Elon Musk has no shortage of targets for his animosity: the media,
"woke" progressives, the trans "agenda" and, most recently, his former best buddy Donald Trump. But one less expected Musk adversary is more powerful than them all: the Sun.The thousands of Starlink satellites orbiting our planet have given space scientists a "golden opportunity to study the effects" of the Sun's activity on the lifespan of these "minimalist, constellation-based spacecraft", said Futurism. And it appears that Musk's "space internet constellation" is "particularly prone to the effect of geomagnetic storms", triggered by eruptions from the Sun, said The Independent. These "ferocious solar storms", Nasa scientists have found, are causing many of Musk's low-orbit satellites to fall to Earth "faster than expected".
The impact is particularly significant at the moment because the Sun is approaching the peak of an 11-year activity cycle, "known as the solar maximum", which provokes "large amounts of extreme space weather".

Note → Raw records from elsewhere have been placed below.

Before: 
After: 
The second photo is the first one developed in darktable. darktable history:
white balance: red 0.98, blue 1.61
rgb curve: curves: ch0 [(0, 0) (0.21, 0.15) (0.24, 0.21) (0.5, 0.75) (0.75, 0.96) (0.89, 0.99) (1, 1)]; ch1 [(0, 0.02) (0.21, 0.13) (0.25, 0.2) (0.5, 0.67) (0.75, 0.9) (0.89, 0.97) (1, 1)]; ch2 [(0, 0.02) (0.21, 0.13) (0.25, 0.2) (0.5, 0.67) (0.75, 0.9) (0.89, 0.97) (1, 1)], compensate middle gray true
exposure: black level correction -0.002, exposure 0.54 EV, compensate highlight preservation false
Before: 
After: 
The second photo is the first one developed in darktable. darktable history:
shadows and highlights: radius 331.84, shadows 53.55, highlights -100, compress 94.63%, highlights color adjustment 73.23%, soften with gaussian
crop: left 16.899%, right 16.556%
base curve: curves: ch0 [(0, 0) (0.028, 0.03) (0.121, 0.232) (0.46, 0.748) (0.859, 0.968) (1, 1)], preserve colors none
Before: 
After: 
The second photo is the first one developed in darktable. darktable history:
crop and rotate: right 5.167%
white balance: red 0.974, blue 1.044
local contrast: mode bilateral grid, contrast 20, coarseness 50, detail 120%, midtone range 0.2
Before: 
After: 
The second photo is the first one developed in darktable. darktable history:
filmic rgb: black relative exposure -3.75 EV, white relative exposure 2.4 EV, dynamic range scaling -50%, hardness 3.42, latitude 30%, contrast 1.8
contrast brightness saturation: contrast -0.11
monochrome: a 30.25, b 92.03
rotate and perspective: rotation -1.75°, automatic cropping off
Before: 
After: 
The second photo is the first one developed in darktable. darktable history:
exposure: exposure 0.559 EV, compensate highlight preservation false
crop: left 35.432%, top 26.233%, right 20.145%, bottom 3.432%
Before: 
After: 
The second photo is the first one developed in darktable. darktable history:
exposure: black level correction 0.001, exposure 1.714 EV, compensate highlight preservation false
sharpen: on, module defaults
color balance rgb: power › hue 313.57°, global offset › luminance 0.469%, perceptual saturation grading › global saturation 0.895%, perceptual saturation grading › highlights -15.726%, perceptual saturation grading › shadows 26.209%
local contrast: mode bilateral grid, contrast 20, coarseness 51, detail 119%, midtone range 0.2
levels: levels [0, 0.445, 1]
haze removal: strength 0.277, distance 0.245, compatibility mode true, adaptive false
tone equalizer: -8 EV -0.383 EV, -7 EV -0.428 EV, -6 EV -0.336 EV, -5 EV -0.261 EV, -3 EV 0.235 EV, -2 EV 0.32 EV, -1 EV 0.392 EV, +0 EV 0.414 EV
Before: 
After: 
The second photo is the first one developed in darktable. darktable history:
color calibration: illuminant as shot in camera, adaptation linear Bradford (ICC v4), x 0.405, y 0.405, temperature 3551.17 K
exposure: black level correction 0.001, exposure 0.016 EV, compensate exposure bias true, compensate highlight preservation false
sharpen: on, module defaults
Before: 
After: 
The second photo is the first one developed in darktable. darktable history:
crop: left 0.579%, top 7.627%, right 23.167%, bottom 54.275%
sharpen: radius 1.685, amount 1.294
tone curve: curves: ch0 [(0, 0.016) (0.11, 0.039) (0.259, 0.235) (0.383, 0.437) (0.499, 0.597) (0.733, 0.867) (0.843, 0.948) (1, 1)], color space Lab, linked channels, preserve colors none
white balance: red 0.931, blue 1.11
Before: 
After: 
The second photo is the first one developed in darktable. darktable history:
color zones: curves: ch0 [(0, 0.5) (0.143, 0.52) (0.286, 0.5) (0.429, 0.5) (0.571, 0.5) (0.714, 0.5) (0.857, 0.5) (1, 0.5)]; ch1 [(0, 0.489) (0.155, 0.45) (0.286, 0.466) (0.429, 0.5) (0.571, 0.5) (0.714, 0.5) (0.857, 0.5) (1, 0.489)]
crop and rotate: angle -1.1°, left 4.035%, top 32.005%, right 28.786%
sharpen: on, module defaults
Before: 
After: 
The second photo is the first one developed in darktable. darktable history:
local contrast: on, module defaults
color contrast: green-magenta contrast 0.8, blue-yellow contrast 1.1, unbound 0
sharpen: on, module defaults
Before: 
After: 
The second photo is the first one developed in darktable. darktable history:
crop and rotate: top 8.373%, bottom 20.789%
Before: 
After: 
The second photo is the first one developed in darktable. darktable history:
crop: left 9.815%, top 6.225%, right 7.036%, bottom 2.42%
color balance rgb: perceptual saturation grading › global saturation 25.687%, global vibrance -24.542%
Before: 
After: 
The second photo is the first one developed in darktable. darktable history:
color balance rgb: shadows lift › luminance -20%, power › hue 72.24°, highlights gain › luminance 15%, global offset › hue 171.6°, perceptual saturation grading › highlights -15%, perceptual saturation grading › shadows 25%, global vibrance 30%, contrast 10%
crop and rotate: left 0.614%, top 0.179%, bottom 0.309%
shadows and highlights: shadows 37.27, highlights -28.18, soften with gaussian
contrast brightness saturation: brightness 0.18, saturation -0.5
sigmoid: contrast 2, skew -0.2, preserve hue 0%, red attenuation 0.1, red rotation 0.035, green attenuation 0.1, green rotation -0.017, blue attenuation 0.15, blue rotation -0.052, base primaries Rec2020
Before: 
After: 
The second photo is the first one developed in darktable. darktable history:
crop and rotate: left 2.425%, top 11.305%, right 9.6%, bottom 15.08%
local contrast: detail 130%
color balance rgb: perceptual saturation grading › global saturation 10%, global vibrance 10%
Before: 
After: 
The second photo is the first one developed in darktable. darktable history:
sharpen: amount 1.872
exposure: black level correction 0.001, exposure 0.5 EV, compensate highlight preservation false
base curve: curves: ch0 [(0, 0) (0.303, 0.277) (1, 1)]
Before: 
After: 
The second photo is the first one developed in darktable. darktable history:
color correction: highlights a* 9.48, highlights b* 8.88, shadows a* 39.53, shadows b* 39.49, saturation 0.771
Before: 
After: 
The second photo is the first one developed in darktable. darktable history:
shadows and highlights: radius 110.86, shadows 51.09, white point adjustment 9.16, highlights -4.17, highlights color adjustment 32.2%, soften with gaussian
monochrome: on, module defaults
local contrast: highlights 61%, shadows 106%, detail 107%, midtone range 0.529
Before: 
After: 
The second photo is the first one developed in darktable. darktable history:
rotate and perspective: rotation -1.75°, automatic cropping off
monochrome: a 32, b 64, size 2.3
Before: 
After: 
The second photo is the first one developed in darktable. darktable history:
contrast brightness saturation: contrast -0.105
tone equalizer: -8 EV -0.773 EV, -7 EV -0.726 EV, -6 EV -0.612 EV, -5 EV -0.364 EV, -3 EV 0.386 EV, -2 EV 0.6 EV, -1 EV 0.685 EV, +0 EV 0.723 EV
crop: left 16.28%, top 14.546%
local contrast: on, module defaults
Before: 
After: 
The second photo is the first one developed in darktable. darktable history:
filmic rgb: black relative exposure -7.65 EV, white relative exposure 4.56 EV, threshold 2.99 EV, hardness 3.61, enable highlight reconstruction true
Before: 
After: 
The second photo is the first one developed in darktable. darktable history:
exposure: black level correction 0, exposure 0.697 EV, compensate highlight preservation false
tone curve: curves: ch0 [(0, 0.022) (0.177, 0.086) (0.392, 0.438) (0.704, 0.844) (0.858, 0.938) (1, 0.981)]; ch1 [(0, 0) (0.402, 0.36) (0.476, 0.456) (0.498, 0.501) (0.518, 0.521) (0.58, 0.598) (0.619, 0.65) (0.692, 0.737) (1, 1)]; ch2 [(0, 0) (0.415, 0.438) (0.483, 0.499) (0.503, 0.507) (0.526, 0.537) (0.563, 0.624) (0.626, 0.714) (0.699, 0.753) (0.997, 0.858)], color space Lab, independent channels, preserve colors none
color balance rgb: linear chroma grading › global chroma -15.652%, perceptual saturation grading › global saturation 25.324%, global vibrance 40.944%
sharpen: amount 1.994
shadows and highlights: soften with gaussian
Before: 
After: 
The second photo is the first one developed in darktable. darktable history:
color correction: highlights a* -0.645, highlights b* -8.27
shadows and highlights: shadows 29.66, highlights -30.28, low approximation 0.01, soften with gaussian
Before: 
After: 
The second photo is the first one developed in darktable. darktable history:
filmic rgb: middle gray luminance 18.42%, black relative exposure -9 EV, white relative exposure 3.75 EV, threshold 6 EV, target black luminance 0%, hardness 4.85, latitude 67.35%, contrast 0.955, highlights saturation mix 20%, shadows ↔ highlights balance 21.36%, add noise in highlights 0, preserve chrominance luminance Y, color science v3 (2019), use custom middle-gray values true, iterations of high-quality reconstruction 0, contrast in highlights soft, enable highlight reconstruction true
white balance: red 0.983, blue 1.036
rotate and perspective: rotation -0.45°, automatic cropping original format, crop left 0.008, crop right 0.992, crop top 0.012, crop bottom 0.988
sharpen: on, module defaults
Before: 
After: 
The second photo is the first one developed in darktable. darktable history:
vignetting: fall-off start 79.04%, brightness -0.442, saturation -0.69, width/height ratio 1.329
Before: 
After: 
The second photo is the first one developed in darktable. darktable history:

The solar storm problem threatens one of Musk's biggest power grabs to date. When his engineers "bundled a batch of prototype satellites into a rocket's nose cone six years ago, there were fewer than 2,000 functional satellites in Earth's orbit". Now more than 7,000 of his satellites now surround Earth, "like a cloud of gnats", said The Atlantic.
This is the most dominant any individual has been in the "orbital realm" since the late 1950s, when Sergei Pavlovich Korolev, the Soviet engineer who developed Sputnik and its launch vehicle, was "the only guy in town" as far as satellites were concerned, space historian Jonathan McDowell told the magazine.